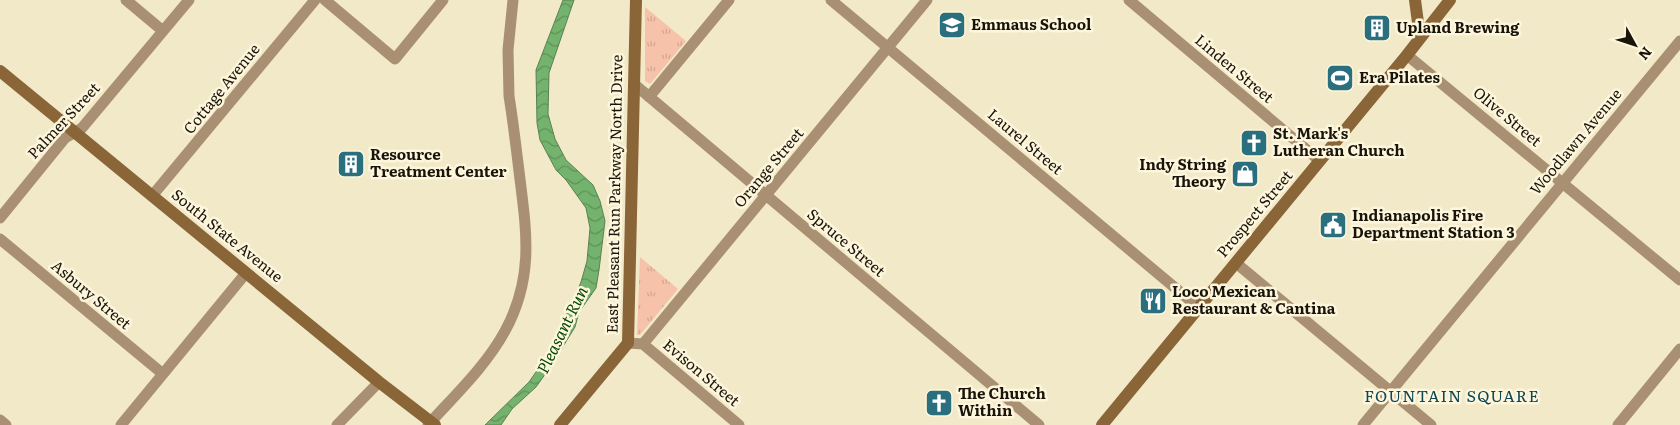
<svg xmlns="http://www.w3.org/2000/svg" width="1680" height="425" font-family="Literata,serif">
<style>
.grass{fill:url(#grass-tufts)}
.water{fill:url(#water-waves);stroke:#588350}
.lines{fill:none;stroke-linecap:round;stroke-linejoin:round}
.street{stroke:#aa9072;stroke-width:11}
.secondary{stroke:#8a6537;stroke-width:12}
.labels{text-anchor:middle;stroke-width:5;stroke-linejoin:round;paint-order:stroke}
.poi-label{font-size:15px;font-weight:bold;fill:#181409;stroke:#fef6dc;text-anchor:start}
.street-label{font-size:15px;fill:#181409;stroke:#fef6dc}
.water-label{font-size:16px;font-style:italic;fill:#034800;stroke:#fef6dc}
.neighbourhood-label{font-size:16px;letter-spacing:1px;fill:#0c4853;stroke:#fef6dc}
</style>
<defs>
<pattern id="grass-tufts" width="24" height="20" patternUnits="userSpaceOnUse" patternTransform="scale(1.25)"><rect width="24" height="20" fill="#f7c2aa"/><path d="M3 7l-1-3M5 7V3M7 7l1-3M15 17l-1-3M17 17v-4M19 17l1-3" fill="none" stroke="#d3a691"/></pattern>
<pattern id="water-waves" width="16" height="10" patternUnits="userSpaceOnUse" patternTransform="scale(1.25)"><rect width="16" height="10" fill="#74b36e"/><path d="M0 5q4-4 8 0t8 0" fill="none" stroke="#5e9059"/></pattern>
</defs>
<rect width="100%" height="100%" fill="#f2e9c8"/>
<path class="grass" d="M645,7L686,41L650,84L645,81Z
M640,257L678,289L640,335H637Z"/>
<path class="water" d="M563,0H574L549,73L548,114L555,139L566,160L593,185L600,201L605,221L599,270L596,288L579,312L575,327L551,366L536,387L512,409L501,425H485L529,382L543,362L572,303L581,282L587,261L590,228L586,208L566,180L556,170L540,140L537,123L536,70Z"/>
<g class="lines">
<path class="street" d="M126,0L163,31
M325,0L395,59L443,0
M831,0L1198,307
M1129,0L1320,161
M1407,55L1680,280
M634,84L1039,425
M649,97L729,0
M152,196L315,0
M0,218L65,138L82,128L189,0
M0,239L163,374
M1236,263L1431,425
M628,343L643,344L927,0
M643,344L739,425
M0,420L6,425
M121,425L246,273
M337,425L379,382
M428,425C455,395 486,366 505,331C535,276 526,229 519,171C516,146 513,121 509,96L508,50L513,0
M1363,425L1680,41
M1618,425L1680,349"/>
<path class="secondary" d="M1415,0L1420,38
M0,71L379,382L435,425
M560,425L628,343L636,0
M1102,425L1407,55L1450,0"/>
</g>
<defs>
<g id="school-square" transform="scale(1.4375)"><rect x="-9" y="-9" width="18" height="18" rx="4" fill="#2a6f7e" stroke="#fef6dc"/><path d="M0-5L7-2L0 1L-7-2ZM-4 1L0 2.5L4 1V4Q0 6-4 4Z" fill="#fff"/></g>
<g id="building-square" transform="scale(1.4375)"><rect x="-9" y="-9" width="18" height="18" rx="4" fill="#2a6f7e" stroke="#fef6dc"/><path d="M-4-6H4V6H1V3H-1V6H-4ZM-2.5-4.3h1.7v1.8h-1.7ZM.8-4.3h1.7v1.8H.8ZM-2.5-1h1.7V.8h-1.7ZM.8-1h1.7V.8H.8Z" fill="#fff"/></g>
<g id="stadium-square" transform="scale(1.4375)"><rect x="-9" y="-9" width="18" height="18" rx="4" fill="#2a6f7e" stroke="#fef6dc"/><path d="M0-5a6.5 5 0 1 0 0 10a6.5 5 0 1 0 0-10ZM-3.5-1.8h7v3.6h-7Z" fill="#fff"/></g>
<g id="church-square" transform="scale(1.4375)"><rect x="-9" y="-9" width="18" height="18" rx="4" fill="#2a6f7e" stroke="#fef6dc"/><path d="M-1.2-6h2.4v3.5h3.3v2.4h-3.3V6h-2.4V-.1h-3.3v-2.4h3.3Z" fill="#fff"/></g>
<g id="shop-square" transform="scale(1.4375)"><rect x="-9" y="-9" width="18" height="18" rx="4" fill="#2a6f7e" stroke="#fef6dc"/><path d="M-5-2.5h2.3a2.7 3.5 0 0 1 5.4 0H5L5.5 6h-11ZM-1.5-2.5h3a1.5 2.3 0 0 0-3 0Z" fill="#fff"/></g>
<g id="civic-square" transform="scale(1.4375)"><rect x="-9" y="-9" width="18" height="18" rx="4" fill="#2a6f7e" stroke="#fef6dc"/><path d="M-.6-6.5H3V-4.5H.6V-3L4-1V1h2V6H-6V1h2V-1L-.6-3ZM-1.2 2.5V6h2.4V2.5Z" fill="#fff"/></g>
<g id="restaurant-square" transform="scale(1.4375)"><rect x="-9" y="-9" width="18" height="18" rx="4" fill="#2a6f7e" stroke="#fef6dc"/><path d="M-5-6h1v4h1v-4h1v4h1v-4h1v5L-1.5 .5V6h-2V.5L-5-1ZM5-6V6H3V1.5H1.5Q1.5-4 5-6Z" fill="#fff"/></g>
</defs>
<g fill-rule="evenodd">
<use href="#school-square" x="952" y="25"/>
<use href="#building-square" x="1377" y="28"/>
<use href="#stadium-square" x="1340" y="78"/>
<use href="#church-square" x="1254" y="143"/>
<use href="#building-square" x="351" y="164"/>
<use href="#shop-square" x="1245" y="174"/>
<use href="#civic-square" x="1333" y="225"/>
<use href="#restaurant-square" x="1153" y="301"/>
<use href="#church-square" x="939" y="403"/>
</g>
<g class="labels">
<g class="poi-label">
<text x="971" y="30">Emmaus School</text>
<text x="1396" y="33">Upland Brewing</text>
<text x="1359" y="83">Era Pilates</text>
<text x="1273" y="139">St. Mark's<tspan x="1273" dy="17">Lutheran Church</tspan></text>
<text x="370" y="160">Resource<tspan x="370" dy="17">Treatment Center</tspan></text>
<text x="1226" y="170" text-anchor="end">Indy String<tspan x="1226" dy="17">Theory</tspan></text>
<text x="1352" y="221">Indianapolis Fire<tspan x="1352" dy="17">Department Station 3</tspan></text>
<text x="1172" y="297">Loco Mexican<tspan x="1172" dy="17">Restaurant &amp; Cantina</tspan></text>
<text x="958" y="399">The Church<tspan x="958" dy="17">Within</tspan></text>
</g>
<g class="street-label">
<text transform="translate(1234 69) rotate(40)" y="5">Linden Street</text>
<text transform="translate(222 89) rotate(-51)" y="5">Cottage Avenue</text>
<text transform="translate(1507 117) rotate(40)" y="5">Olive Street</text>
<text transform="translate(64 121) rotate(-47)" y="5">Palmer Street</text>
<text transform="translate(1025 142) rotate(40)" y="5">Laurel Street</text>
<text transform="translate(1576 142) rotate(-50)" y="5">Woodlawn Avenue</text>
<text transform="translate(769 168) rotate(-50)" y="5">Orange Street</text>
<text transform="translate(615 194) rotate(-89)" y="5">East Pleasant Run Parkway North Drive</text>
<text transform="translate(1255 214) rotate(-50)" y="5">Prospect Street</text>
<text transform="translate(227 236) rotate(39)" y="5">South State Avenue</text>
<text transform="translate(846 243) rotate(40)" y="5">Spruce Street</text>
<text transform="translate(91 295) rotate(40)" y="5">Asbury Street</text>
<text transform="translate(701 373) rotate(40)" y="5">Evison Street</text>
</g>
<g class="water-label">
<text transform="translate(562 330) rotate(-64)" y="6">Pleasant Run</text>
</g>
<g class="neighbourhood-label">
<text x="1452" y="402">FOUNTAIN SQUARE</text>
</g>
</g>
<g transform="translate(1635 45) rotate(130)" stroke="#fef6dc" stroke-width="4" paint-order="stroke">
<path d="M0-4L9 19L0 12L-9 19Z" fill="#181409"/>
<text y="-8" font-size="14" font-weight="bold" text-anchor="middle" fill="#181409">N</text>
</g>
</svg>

==============================

Work request =>
Working through the records, find each line containing the word "lines" and copy it.

Solution to the problem =>
.lines{fill:none;stroke-linecap:round;stroke-linejoin:round}
<g class="lines">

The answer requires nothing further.